Приехала я, в креслах уж он сидит. «Вот, – говорю, – доктор наказывал за вами походить… – Катичка так сказать учила, – все-таки свой человек, повеселей вам будет». Обрадовался: «спасибо доктору… очень рад, милая няня, погостите у меня». Хорошую комнату мне дали, теплую, и постель раскладную, из шкапа могла делаться. Главный анженер зашел, на меня поантересовался, за руку поздоровался. Недельку пожила – в синаторию Васеньку послали, на поправку. Много-то мы с ним не говорили, он больше свое думал. Рассказала ему
«Катерине Костинтиновне не скучно теперь, много возле нее народу».
«Да крутится народ, – говорю, – а какая была, такая и осталась, как хрусталек чистый… ягодка свеженькая, без поминки».
Поулыбался даже, пощурился.
«Люблю, – говорит, – вас слушать, няня… говорите, говорите…»
Говорю – «надо бы уж как-нибудь разобраться вам, порешить, а то что хорошего, чисто вы журавь с цаплей». А он мне как надысь, сказал:
«Нет, заноза засела, все она будет мучиться. Не захотела тогда прочитать, а теперь поздно».

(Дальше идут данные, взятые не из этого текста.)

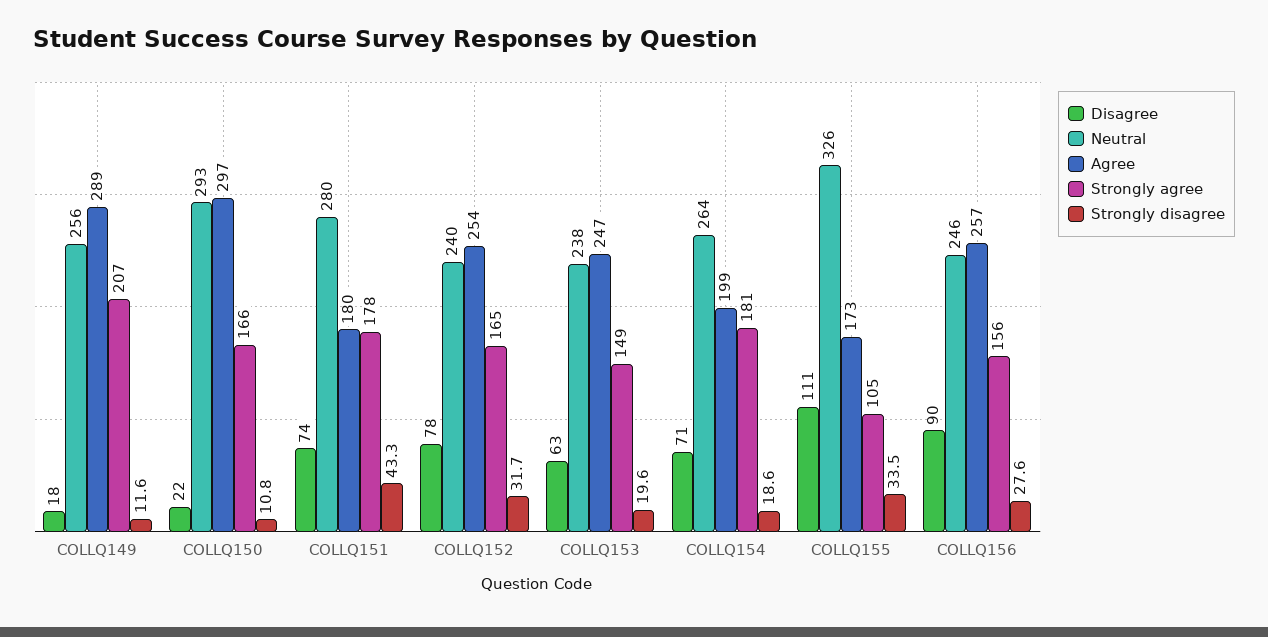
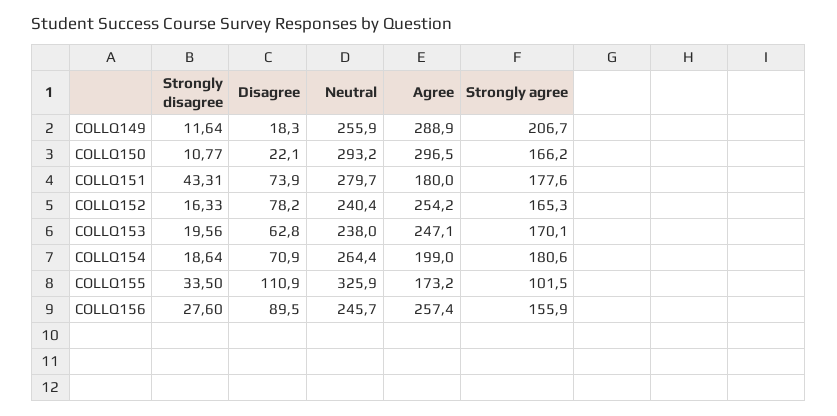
Strongly disagree, COLLQ152: 31.7 -> 16.33
Strongly agree, COLLQ153: 149 -> 170.1
Strongly agree, COLLQ155: 105 -> 101.5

С языка у меня и сорвалось: «она и у той католичкизмеи была, ничего только не добилась». Он словно и не поверил: «не может этого быть, гордая она таки, и пошла к такой…!» Да, говорю, больная была, в жару. Так он расстроился, и я-то расстроилась – обеспокоила его. Ну, увезли его в синаторию. Абраша к себе перевез меня, и осталась я сиротой. Дали мне комнатку-уголок, и старик мне пондравился, заветный такой, борода по грудь, Соломон Григорьич. Такой развлекательный, все разговаривали мы с ним. Кой-чего я ему сказала, доверилась. Все разобрал, по ниточке… – у-мный старик: «По всему вижу – лучше вам уехать в Париж отсюда, Дарья Степановна». Подумала и про вас – совета попрошу… вы эти дела лучше кого другого знаете, про романы. Старик только беспокойный, к старшему сыну рвался, Абрашу все корил: «закону не соблюдаете, глядеть на вас – глаза слепнут». А он старинного завету, правильный. По-новому у них все, – старик и скучал. Четверо детей, их к машинке сажали, бумагу совать; пакеты они клеили. И невестка подпихивала, и старик помогал, и меня для скуки обучили. И порошок потный сыпали мы в коробки, а Абраша все по делам, тыщи делов у него. Да какую-то бумагу стал покупать… биржи, что ли. Старик все ему: «пролетишь, Абрашка, с этими биржами!» А Абрашка все Катичку просил: «дознайте у мистера Шалаша, какую вам биржу купить, а про меня не поминайте». Шалаш ей и говорил, доставить удовольствие. Он и стал в деньги играть, шевровые полсапожки мне подарил! «Вы для меня золотое дно, мамаша дорогая!» – так все. Ничего, спокойно жила. Машинка только стучала, да клей они разводили, вонючий очень. В садике сидела, снежок потаял. А старик начнет поминать – жаловаться: «нет лучше нашей Тулы, я там на офицерей шил, спокойно жил». А как Пресню из пушек били, и в Туле у них шум был, он и напугался, к сыну в Америку уехал. А там женина родня в Палестины свои сына-то сманила, он и звал старика к себе, а Абрашка еще на ноги не встал, старик при нем и жил. А старший правильно закон соблюдал, старик и рвался к нему. Весной собирался ехать. И у него карточка висела, любил глядеть: Тула наша, и солдаты с барабанами стоят. Все говорил: «на Московской улице магазин у меня был, вывеска золотая, – „портной Соломон“… а что я тут? селедкин хвост я тут». И мне все, бывало, говорил:
«Вы по колоколу – звону, Дарья Степановна, скучаете, я знаю. Вы к порядку привыкли, вам тут не годится, тут жизнь другого покрою, беспардонная».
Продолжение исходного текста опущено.